Um promotor egípcio determinou nesta quinta-feira a prisão do líder da Irmandade Muçulmana, ampliando a repressão contra o movimento islâmico depois que o Exército depôs o primeiro presidente eleito livremente na história do país, Mohamed Mursi. Mas o presidente interino do Egito, Adli Mansour, prometeu na sua posse buscar a conciliação com a Irmandade.

“A Irmandade Muçulmana é parte deste povo e está convidada a participar da construção da nação, já que ninguém será excluído, e se eles responderem ao convite serão bem-vindos”, afirmou Mansour.

A calma voltou ao Cairo nesta quinta-feira (04), depois de uma madrugada de festa popular na praça Tahrir por causa da deposição de Mursi, após vários dias de grandes manifestações populares.

A dramática queda de Mursi, após um ano no governo, marca outra reviravolta na crise que envolve a mais populosa nação árabe desde a revolução popular que derrubou o ditador Hosni Mubarak, em 2011.

A ONU, os Estados Unidos e outras potências mundiais não condenaram a derrubada de Mursi como sendo um golpe militar, já que isso poderia desencadear sanções. A intervenção militar teve o apoio de milhões de egípcios, incluindo líderes liberais e personalidades religiosas que esperam a convocação de novas eleições, sob regras revisadas.

ISLÃO POLÍTICO

A queda do primeiro líder a ser eleito depois das revoluções da Primavera Árabe gerou questionamentos sobre o futuro do islamismo político, que recentemente parecia triunfar na região. Profundamente divididos, os 84 milhões de egípcios parecem ser novamente foco de preocupação no mundo árabe, já traumatizado pela guerra civil na Síria.

Pelo menos 14 pessoas morreram e centenas ficaram feridas em confrontos nas ruas de todo o Egito na quarta-feira, e emissoras de TV simpáticas a Mursi foram tiradas do ar. O presidente deposto está sob custódia militar, segundo fontes do Exército e da Irmandade.

O Ministério Público determinou também a detenção do principal líder da Irmandade, Mohamed Badie, e do seu adjunto, Khairat el-Shater, segundo fontes judiciais e militares. Os dois são acusados de incitar a violência contra manifestantes que estavam em frente à sede da Irmandade, no Cairo, atacada na noite de sábado.

LISTA DE TAREFAS:
1 – No texto sobre a queda de Mursi, troque "Síria" por "Líbia" e escreva de novo o trecho que começa em "A queda do primeiro" e vai até "civil na Síria.".
2 – Segundo o texto sobre a queda de Mursi, quantas pessoas morreram nos confrontos de quarta-feira?
3 – Continue o texto sobre a queda de Mursi a partir da última frase.

Itens de dados:
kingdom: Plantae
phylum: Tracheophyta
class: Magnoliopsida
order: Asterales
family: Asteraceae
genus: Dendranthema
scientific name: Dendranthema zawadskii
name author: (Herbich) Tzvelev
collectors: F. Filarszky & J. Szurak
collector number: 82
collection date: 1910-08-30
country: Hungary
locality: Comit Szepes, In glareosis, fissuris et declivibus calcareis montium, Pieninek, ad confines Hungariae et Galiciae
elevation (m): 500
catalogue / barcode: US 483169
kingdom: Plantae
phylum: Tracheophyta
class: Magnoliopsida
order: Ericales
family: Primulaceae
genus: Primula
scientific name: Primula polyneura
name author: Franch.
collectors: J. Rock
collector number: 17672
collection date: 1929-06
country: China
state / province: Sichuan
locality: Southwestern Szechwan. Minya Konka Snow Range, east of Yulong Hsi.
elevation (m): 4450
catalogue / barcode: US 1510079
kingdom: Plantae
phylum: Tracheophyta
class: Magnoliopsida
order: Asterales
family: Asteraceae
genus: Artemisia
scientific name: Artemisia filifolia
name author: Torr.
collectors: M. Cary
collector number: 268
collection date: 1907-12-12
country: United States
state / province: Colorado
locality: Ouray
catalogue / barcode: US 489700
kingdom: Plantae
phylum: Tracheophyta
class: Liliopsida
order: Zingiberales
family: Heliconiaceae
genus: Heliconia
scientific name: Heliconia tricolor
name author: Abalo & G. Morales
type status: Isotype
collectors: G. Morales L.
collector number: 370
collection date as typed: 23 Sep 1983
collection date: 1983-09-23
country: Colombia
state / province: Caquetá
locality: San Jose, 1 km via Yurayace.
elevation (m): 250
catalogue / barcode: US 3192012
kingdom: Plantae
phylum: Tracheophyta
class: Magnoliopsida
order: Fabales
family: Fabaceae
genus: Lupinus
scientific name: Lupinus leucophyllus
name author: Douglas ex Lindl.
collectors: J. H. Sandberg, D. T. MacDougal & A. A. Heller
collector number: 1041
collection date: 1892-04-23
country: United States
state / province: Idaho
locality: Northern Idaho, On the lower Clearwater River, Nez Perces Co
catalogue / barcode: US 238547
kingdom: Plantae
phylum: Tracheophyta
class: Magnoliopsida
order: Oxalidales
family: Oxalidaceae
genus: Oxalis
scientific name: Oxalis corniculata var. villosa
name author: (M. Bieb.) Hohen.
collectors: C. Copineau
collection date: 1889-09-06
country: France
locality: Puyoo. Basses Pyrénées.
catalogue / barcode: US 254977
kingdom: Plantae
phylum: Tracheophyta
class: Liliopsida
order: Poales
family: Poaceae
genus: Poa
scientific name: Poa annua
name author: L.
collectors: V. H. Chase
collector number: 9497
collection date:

RESPOSTAS DO EXERCÍCIO:
1 –
A queda do primeiro líder a ser eleito depois das revoluções da Primavera Árabe gerou questionamentos sobre o futuro do islamismo político, que recentemente parecia triunfar na região. Profundamente divididos, os 84 milhões de egípcios parecem ser novamente foco de preocupação no mundo árabe, já traumatizado pela guerra civil na Líbia.

2 – Pelo menos 14 pessoas.

3 –
Em frente à Corte Constitucional, onde Mansour tomou posse, o engenheiro Maysar el-Tawtansy, de 25 anos, resumia o estado de espírito dos egípcios que elegeram Mursi em 2012 e se opunham à intervenção militar. “Fizemos fila durante horas na eleição, e agora nossos votos são anulados”, disse ele. “Não se trata da Irmandade, trata-se do Egito. Retrocedemos 30, 60 anos. Agora os militares governam de novo. Mas a liberdade irá prevalecer.”

Destacando o papel central do Exército na derrubada de Mursi, a Força Aérea fez vários voos sobre o centro do Cairo nesta quinta-feira, tomado por um nevoeiro, para “celebrar o triunfo da vontade popular”.

Um governo interino tecnocrata será formado, junto a um painel para a reconciliação nacional, e a Constituição será revisada. Mansour disse que novas eleições parlamentares e presidenciais serão realizadas, mas não especificou uma data. O liberal Mohamed ElBaradei, ex-chefe da agência nuclear da ONU, disse que o plano irá “continuar a revolução” de 2011.

O presidente dos Estados Unidos, Barack Obama, cujo governo fornece 1,3 bilhão de dólares por ano aos militares egípcios, expressou preocupação com a derrubada de Mursi e pediu um rápido retorno a um governo civil democraticamente eleito. Obama, no entanto, não condenou uma decisão militar que poderia bloquear a ajuda dos Estados Unidos.